Problem to work on: Give back each line of the listing precisely as written.

Entries shown:

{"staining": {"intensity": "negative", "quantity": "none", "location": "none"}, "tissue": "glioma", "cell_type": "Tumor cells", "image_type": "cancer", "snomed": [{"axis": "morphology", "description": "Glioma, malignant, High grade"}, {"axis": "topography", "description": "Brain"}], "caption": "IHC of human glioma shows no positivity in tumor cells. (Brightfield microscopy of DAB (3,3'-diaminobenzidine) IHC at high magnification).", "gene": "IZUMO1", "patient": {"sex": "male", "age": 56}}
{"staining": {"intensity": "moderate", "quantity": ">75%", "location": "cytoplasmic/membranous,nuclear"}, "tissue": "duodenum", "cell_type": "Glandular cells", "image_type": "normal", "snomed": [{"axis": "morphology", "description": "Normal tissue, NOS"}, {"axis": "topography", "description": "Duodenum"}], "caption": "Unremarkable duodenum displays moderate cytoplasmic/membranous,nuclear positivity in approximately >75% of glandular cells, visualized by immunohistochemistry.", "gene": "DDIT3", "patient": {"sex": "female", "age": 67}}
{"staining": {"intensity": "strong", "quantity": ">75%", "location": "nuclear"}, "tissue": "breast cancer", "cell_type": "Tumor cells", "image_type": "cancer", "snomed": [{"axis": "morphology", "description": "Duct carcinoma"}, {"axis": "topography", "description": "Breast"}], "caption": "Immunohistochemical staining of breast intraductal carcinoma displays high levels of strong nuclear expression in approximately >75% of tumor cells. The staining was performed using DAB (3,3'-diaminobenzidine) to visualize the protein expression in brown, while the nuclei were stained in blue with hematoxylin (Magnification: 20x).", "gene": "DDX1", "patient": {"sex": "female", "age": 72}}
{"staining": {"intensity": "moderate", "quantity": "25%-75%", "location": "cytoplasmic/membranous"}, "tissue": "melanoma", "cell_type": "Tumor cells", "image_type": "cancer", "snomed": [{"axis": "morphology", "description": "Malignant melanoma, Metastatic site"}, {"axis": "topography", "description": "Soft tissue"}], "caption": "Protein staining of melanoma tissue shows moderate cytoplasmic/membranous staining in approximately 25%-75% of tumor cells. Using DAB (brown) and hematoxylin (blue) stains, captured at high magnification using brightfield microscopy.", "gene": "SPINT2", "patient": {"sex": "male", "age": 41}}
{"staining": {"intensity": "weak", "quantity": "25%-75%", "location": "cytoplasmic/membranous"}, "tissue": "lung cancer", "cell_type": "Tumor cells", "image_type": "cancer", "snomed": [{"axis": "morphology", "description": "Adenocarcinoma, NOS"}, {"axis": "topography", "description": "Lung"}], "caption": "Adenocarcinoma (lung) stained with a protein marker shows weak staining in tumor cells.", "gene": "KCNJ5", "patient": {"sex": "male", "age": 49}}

Written solution:
{"staining": {"intensity": "negative", "quantity": "none", "location": "none"}, "tissue": "glioma", "cell_type": "Tumor cells", "image_type": "cancer", "snomed": [{"axis": "morphology", "description": "Glioma, malignant, High grade"}, {"axis": "topography", "description": "Brain"}], "caption": "IHC of human glioma shows no positivity in tumor cells. (Brightfield microscopy of DAB (3,3'-diaminobenzidine) IHC at high magnification).", "gene": "IZUMO1", "patient": {"sex": "male", "age": 56}}
{"staining": {"intensity": "moderate", "quantity": ">75%", "location": "cytoplasmic/membranous,nuclear"}, "tissue": "duodenum", "cell_type": "Glandular cells", "image_type": "normal", "snomed": [{"axis": "morphology", "description": "Normal tissue, NOS"}, {"axis": "topography", "description": "Duodenum"}], "caption": "Unremarkable duodenum displays moderate cytoplasmic/membranous,nuclear positivity in approximately >75% of glandular cells, visualized by immunohistochemistry.", "gene": "DDIT3", "patient": {"sex": "female", "age": 67}}
{"staining": {"intensity": "strong", "quantity": ">75%", "location": "nuclear"}, "tissue": "breast cancer", "cell_type": "Tumor cells", "image_type": "cancer", "snomed": [{"axis": "morphology", "description": "Duct carcinoma"}, {"axis": "topography", "description": "Breast"}], "caption": "Immunohistochemical staining of breast intraductal carcinoma displays high levels of strong nuclear expression in approximately >75% of tumor cells. The staining was performed using DAB (3,3'-diaminobenzidine) to visualize the protein expression in brown, while the nuclei were stained in blue with hematoxylin (Magnification: 20x).", "gene": "DDX1", "patient": {"sex": "female", "age": 72}}
{"staining": {"intensity": "moderate", "quantity": "25%-75%", "location": "cytoplasmic/membranous"}, "tissue": "melanoma", "cell_type": "Tumor cells", "image_type": "cancer", "snomed": [{"axis": "morphology", "description": "Malignant melanoma, Metastatic site"}, {"axis": "topography", "description": "Soft tissue"}], "caption": "Protein staining of melanoma tissue shows moderate cytoplasmic/membranous staining in approximately 25%-75% of tumor cells. Using DAB (brown) and hematoxylin (blue) stains, captured at high magnification using brightfield microscopy.", "gene": "SPINT2", "patient": {"sex": "male", "age": 41}}
{"staining": {"intensity": "weak", "quantity": "25%-75%", "location": "cytoplasmic/membranous"}, "tissue": "lung cancer", "cell_type": "Tumor cells", "image_type": "cancer", "snomed": [{"axis": "morphology", "description": "Adenocarcinoma, NOS"}, {"axis": "topography", "description": "Lung"}], "caption": "Adenocarcinoma (lung) stained with a protein marker shows weak staining in tumor cells.", "gene": "KCNJ5", "patient": {"sex": "male", "age": 49}}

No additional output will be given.